Work to be completed:
Go to the line with "Водный резервуар" in the records below, then output it and each following line exactly, up to and including the line with "7/22/2026 10:52:00 π.μ.". Skip pictures and add nothing.

Information provided:
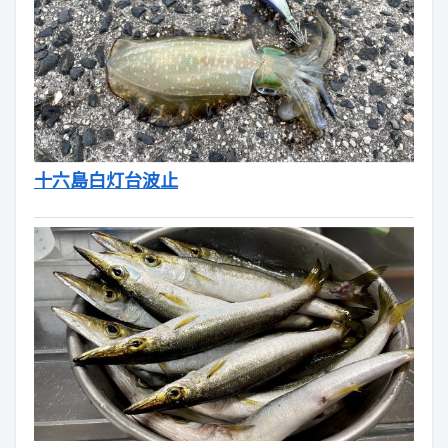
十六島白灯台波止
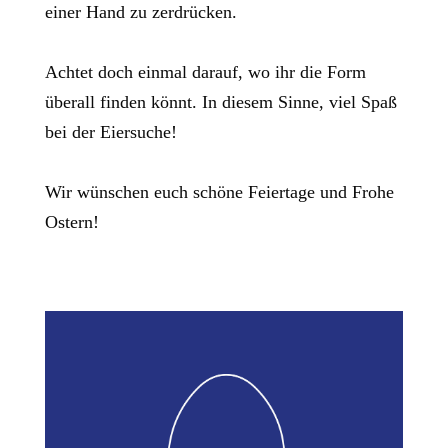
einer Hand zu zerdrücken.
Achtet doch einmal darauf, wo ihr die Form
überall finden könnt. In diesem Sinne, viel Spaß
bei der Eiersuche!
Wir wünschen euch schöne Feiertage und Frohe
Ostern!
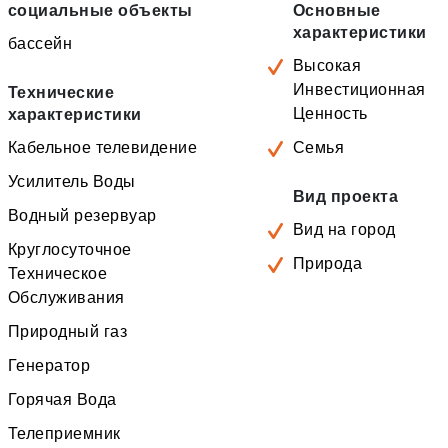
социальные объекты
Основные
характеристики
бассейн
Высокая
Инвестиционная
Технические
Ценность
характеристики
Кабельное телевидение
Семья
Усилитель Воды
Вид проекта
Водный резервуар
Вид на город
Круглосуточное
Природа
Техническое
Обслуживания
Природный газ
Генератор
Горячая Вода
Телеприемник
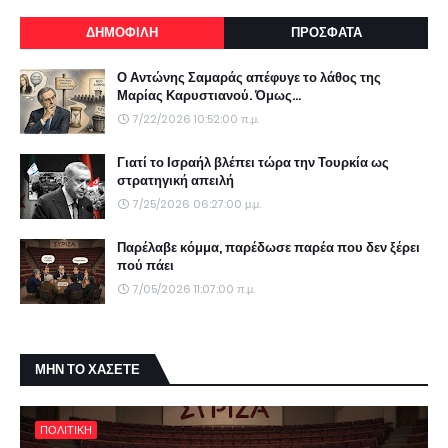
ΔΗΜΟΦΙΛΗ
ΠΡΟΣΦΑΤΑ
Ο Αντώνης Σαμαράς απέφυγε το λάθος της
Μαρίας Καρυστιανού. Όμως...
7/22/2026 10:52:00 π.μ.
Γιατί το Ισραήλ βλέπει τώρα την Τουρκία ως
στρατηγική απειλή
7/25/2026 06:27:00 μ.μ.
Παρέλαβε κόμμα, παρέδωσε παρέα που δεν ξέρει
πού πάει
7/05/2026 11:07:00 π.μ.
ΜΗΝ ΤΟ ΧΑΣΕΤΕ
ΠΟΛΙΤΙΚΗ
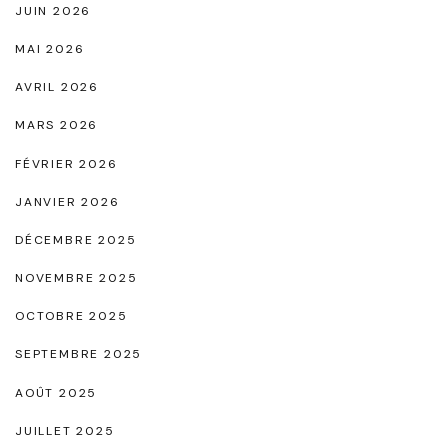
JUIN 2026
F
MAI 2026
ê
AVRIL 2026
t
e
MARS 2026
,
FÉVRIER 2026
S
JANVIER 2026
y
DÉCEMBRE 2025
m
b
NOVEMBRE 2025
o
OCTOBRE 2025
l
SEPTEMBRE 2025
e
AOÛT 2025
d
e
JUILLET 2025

Final answer:
Водный резервуар
Вид на город
Круглосуточное
Природа
Техническое
Обслуживания
Природный газ
Генератор
Горячая Вода
Телеприемник
ΔΗΜΟΦΙΛΗ
ΠΡΟΣΦΑΤΑ
Ο Αντώνης Σαμαράς απέφυγε το λάθος της
Μαρίας Καρυστιανού. Όμως...
7/22/2026 10:52:00 π.μ.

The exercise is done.